### [Aim of the exercise]
Reprint each record exactly. Pictures are not reprinted.

### [Data excerpts]
== Segment start ==

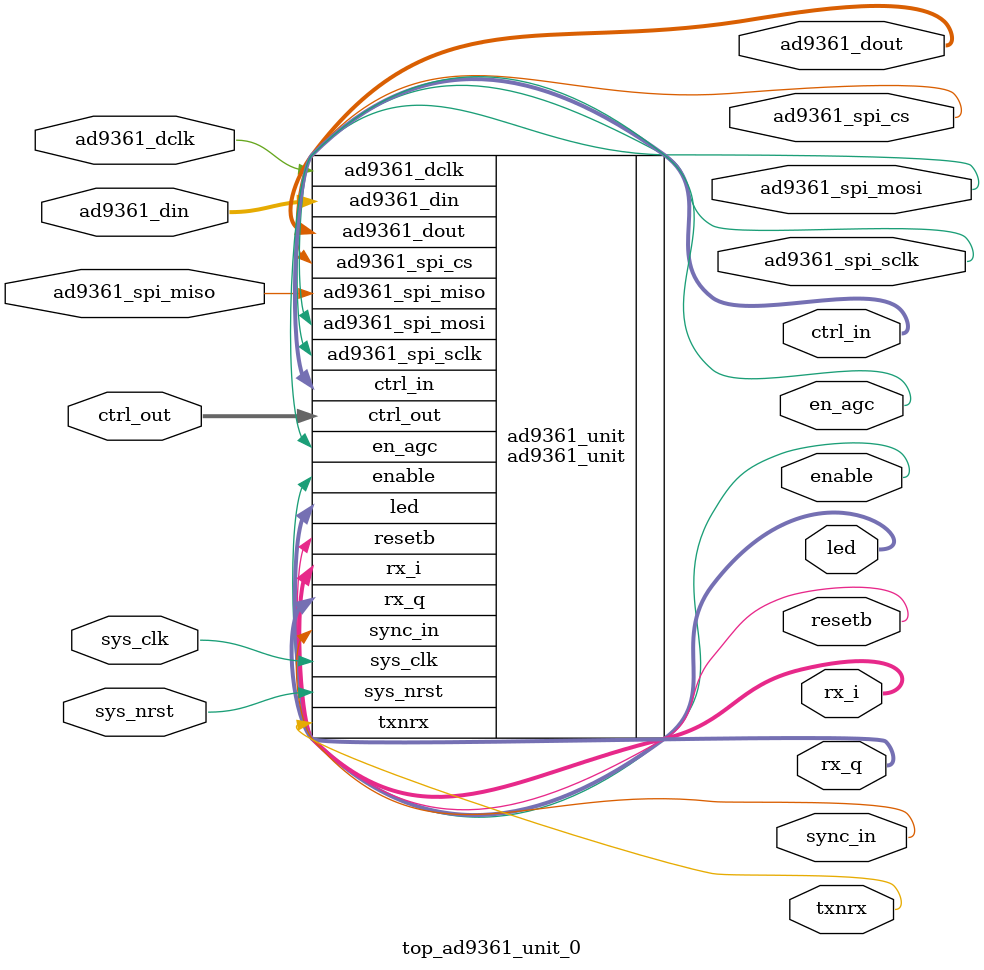
<source format=v>
module top_ad9361_unit_0 
(
    input             sys_clk ,
    input             sys_nrst ,
    output            ad9361_spi_cs ,
    output            ad9361_spi_sclk ,
    output            ad9361_spi_mosi ,
    input             ad9361_spi_miso ,
    output            en_agc ,
    output            enable ,
    output            resetb ,
    output            txnrx ,
    output            sync_in ,
    output      [3:0] ctrl_in ,
    input       [7:0] ctrl_out ,
    input             ad9361_dclk ,
    input      [13:0] ad9361_din ,
    output     [13:0] ad9361_dout ,
    output      [6:0] led ,
    output     [15:0] rx_q ,
    output     [15:0] rx_i
) ;

    ad9361_unit ad9361_unit (
        .sys_clk(sys_clk) ,
        .sys_nrst(sys_nrst) ,
        .ad9361_spi_cs(ad9361_spi_cs) ,
        .ad9361_spi_sclk(ad9361_spi_sclk) ,
        .ad9361_spi_mosi(ad9361_spi_mosi) ,
        .ad9361_spi_miso(ad9361_spi_miso) ,
        .en_agc(en_agc) ,
        .enable(enable) ,
        .resetb(resetb) ,
        .txnrx(txnrx) ,
        .sync_in(sync_in) ,
        .ctrl_in(ctrl_in) ,
        .ctrl_out(ctrl_out) ,
        .ad9361_dclk(ad9361_dclk) ,
        .ad9361_din(ad9361_din) ,
        .ad9361_dout(ad9361_dout) ,
        .led(led) ,
        .rx_q(rx_q) ,
        .rx_i(rx_i)
    );


endmodule

</source>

== Segment end ==

### [Result of the task]
<source format=v>
module top_ad9361_unit_0 
(
    input             sys_clk ,
    input             sys_nrst ,
    output            ad9361_spi_cs ,
    output            ad9361_spi_sclk ,
    output            ad9361_spi_mosi ,
    input             ad9361_spi_miso ,
    output            en_agc ,
    output            enable ,
    output            resetb ,
    output            txnrx ,
    output            sync_in ,
    output      [3:0] ctrl_in ,
    input       [7:0] ctrl_out ,
    input             ad9361_dclk ,
    input      [13:0] ad9361_din ,
    output     [13:0] ad9361_dout ,
    output      [6:0] led ,
    output     [15:0] rx_q ,
    output     [15:0] rx_i
) ;

    ad9361_unit ad9361_unit (
        .sys_clk(sys_clk) ,
        .sys_nrst(sys_nrst) ,
        .ad9361_spi_cs(ad9361_spi_cs) ,
        .ad9361_spi_sclk(ad9361_spi_sclk) ,
        .ad9361_spi_mosi(ad9361_spi_mosi) ,
        .ad9361_spi_miso(ad9361_spi_miso) ,
        .en_agc(en_agc) ,
        .enable(enable) ,
        .resetb(resetb) ,
        .txnrx(txnrx) ,
        .sync_in(sync_in) ,
        .ctrl_in(ctrl_in) ,
        .ctrl_out(ctrl_out) ,
        .ad9361_dclk(ad9361_dclk) ,
        .ad9361_din(ad9361_din) ,
        .ad9361_dout(ad9361_dout) ,
        .led(led) ,
        .rx_q(rx_q) ,
        .rx_i(rx_i)
    );


endmodule

</source>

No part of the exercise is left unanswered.